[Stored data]
◇ ◇ ◇

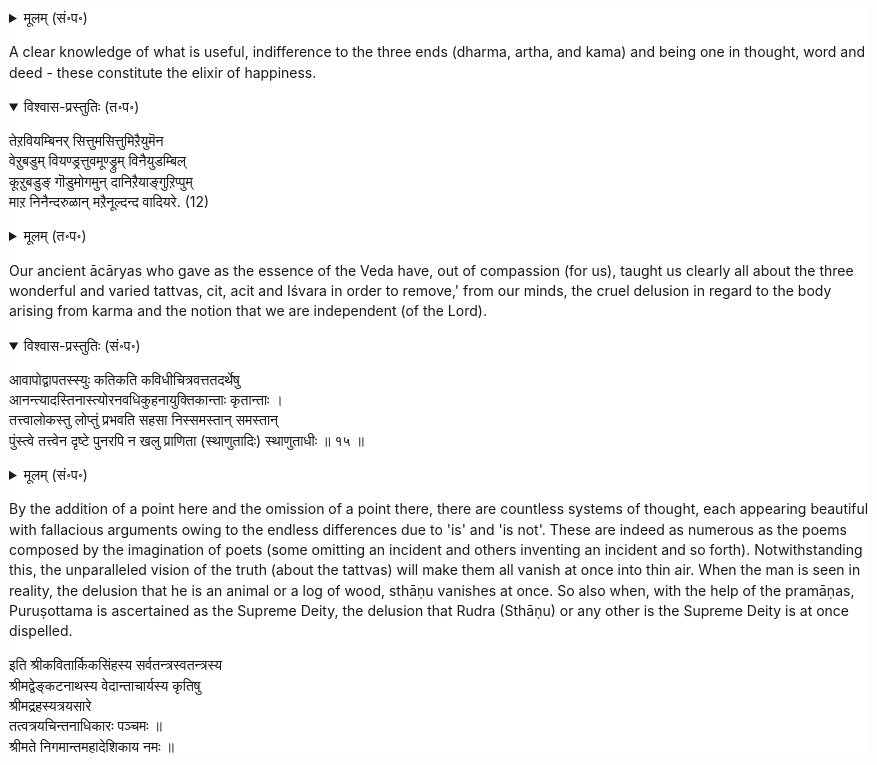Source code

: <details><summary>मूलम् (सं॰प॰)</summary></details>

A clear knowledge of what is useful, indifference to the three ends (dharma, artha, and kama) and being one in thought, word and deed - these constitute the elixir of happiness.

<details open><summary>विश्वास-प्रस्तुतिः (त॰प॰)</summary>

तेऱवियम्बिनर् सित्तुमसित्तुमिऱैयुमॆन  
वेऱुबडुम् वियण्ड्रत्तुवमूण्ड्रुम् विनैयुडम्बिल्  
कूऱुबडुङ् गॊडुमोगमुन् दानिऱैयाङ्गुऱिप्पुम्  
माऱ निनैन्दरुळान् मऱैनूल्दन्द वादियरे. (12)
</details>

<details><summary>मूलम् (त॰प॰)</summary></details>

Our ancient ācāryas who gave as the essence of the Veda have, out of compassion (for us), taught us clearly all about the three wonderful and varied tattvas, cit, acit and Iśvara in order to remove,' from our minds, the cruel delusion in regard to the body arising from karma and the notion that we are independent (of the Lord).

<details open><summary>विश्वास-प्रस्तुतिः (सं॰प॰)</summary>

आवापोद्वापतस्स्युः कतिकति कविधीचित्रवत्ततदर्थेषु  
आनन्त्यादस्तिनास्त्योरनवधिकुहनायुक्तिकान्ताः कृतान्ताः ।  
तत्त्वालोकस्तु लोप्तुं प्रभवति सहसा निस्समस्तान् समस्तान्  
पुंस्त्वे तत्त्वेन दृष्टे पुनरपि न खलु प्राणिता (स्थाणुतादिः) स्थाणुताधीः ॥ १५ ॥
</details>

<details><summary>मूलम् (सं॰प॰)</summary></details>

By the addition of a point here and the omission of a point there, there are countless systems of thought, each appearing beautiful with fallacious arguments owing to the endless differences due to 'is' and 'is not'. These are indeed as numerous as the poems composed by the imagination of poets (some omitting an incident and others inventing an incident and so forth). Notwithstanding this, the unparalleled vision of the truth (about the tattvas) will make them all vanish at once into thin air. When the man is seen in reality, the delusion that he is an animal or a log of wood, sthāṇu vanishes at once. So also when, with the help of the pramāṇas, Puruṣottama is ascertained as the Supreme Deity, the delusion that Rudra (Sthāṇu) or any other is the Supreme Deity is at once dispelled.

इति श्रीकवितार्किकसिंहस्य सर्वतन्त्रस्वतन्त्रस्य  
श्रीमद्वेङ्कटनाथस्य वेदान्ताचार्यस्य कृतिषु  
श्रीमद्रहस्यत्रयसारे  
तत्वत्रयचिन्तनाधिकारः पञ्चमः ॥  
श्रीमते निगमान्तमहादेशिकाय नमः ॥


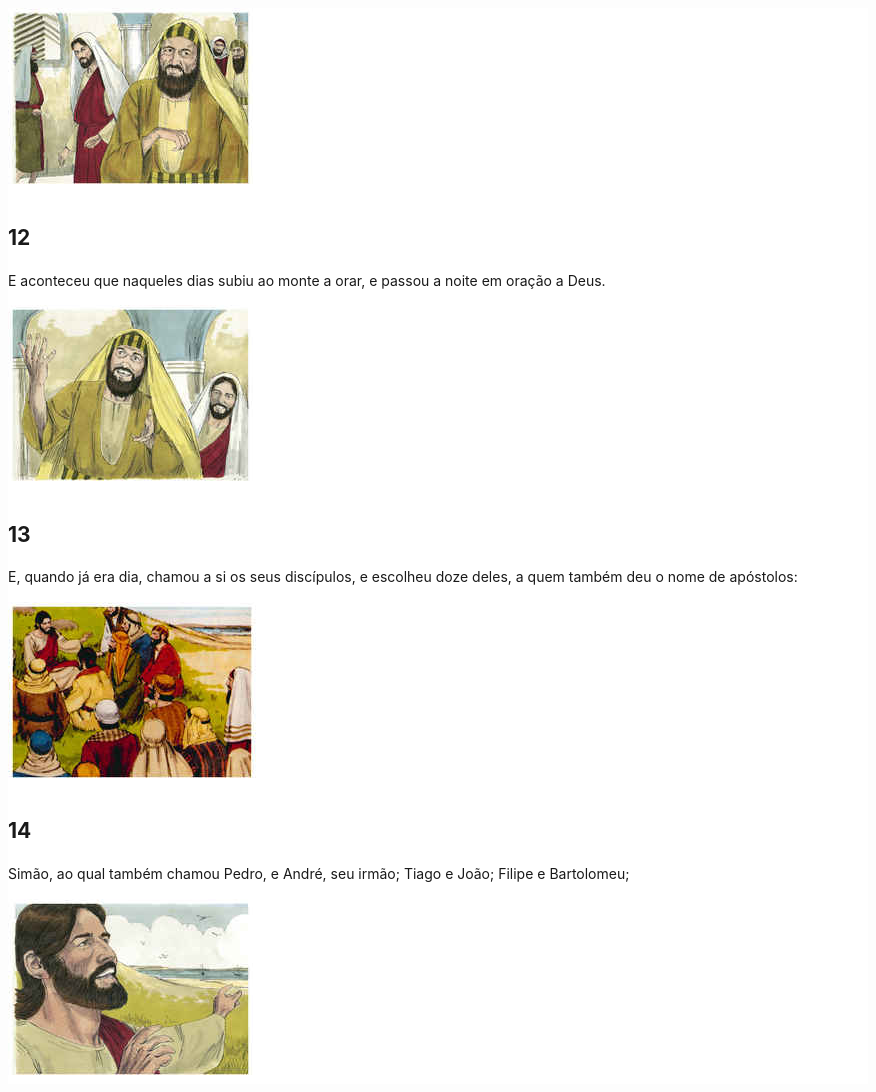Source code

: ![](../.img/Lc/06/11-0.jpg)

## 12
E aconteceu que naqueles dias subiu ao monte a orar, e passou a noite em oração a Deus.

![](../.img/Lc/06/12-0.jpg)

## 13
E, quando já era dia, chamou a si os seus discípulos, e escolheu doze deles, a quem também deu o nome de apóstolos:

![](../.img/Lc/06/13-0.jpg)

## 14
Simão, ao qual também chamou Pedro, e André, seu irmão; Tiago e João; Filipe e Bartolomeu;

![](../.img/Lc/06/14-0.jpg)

◇ ◇ ◇

### TASK GOAL
Write out the source text of the material above word for word, leaving the pictures out of your answer.

### SOLUTION TO THIS EXERCISE
Source code

: <details><summary>मूलम् (सं॰प॰)</summary></details>

A clear knowledge of what is useful, indifference to the three ends (dharma, artha, and kama) and being one in thought, word and deed - these constitute the elixir of happiness.

<details open><summary>विश्वास-प्रस्तुतिः (त॰प॰)</summary>

तेऱवियम्बिनर् सित्तुमसित्तुमिऱैयुमॆन  
वेऱुबडुम् वियण्ड्रत्तुवमूण्ड्रुम् विनैयुडम्बिल्  
कूऱुबडुङ् गॊडुमोगमुन् दानिऱैयाङ्गुऱिप्पुम्  
माऱ निनैन्दरुळान् मऱैनूल्दन्द वादियरे. (12)
</details>

<details><summary>मूलम् (त॰प॰)</summary></details>

Our ancient ācāryas who gave as the essence of the Veda have, out of compassion (for us), taught us clearly all about the three wonderful and varied tattvas, cit, acit and Iśvara in order to remove,' from our minds, the cruel delusion in regard to the body arising from karma and the notion that we are independent (of the Lord).

<details open><summary>विश्वास-प्रस्तुतिः (सं॰प॰)</summary>

आवापोद्वापतस्स्युः कतिकति कविधीचित्रवत्ततदर्थेषु  
आनन्त्यादस्तिनास्त्योरनवधिकुहनायुक्तिकान्ताः कृतान्ताः ।  
तत्त्वालोकस्तु लोप्तुं प्रभवति सहसा निस्समस्तान् समस्तान्  
पुंस्त्वे तत्त्वेन दृष्टे पुनरपि न खलु प्राणिता (स्थाणुतादिः) स्थाणुताधीः ॥ १५ ॥
</details>

<details><summary>मूलम् (सं॰प॰)</summary></details>

By the addition of a point here and the omission of a point there, there are countless systems of thought, each appearing beautiful with fallacious arguments owing to the endless differences due to 'is' and 'is not'. These are indeed as numerous as the poems composed by the imagination of poets (some omitting an incident and others inventing an incident and so forth). Notwithstanding this, the unparalleled vision of the truth (about the tattvas) will make them all vanish at once into thin air. When the man is seen in reality, the delusion that he is an animal or a log of wood, sthāṇu vanishes at once. So also when, with the help of the pramāṇas, Puruṣottama is ascertained as the Supreme Deity, the delusion that Rudra (Sthāṇu) or any other is the Supreme Deity is at once dispelled.

इति श्रीकवितार्किकसिंहस्य सर्वतन्त्रस्वतन्त्रस्य  
श्रीमद्वेङ्कटनाथस्य वेदान्ताचार्यस्य कृतिषु  
श्रीमद्रहस्यत्रयसारे  
तत्वत्रयचिन्तनाधिकारः पञ्चमः ॥  
श्रीमते निगमान्तमहादेशिकाय नमः ॥


Source code

: ![](../.img/Lc/06/11-0.jpg)

## 12
E aconteceu que naqueles dias subiu ao monte a orar, e passou a noite em oração a Deus.

![](../.img/Lc/06/12-0.jpg)

## 13
E, quando já era dia, chamou a si os seus discípulos, e escolheu doze deles, a quem também deu o nome de apóstolos:

![](../.img/Lc/06/13-0.jpg)

## 14
Simão, ao qual também chamou Pedro, e André, seu irmão; Tiago e João; Filipe e Bartolomeu;

![](../.img/Lc/06/14-0.jpg)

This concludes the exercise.